**Brano estratto**
In questo frattempo arriva il Pretore accompagnato dai Carabinieri e Antonio racconta loro come sono andati i fatti e, a proposito del secondo, sconosciuto aggressore, aggiunge:
– Sospetto che lo sconosciuto possa essere il pastore Giuseppe Federico e ciò per la sola circostanza che è alle dipendenze di Natale Murrone, il padre di Cataldo.
L’accusa ipotizzata nei confronti di Cataldo Murrone è gravissima: avere, al fine di assicurarsi l’impunità per il delitto di pascolo abusivo commesso poche ore prima ed in precedenza in danno di Maringolo Antonio, tentato di uccidere, mediante reiterati colpi di scure al capo, esso Maringolo. La posizione di Giuseppe Federico è più leggera: concorso in tentato omicidio.
C’è un problema: i due giovanotti sono spariti dalla circolazione e riescono a restare latitanti fino al 3 maggio 1947, cioè due anni e otto mesi!
– Io non ne so niente, non sono stato io! – protesta Cataldo quando lo interrogano.

**Dati forniti**

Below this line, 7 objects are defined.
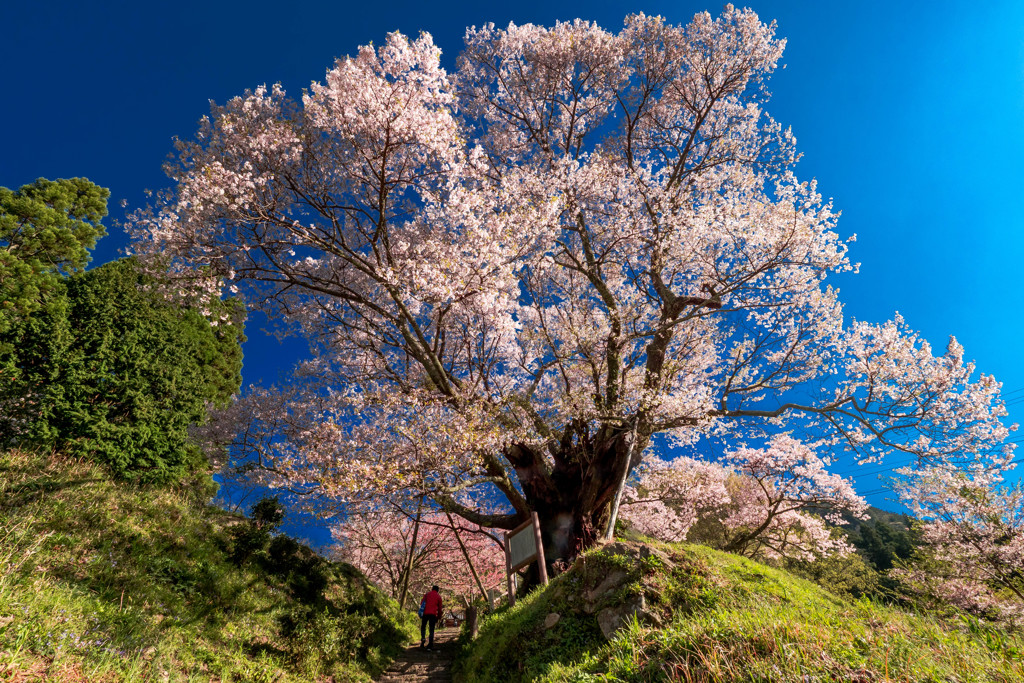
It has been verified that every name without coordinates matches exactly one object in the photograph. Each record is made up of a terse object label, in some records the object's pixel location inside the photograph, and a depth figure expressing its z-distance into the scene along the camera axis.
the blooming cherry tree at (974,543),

**Istruzioni**
• A. Riscrivi la parte del brano che si apre con le parole contenenti "L’accusa ipotizzata nei" e si chiude con "quando lo interrogano.", mettendo "accetta" al posto di "scure".
• B. Secondo il brano, fino a quale data i due giovanotti riescono a restare latitanti?
Rispondi basandoti soltanto sul brano.

**Risposte in ordine**
• A.
L’accusa ipotizzata nei confronti di Cataldo Murrone è gravissima: avere, al fine di assicurarsi l’impunità per il delitto di pascolo abusivo commesso poche ore prima ed in precedenza in danno di Maringolo Antonio, tentato di uccidere, mediante reiterati colpi di accetta al capo, esso Maringolo. La posizione di Giuseppe Federico è più leggera: concorso in tentato omicidio.
C’è un problema: i due giovanotti sono spariti dalla circolazione e riescono a restare latitanti fino al 3 maggio 1947, cioè due anni e otto mesi!
– Io non ne so niente, non sono stato io! – protesta Cataldo quando lo interrogano.

• B. Fino al 3 maggio 1947.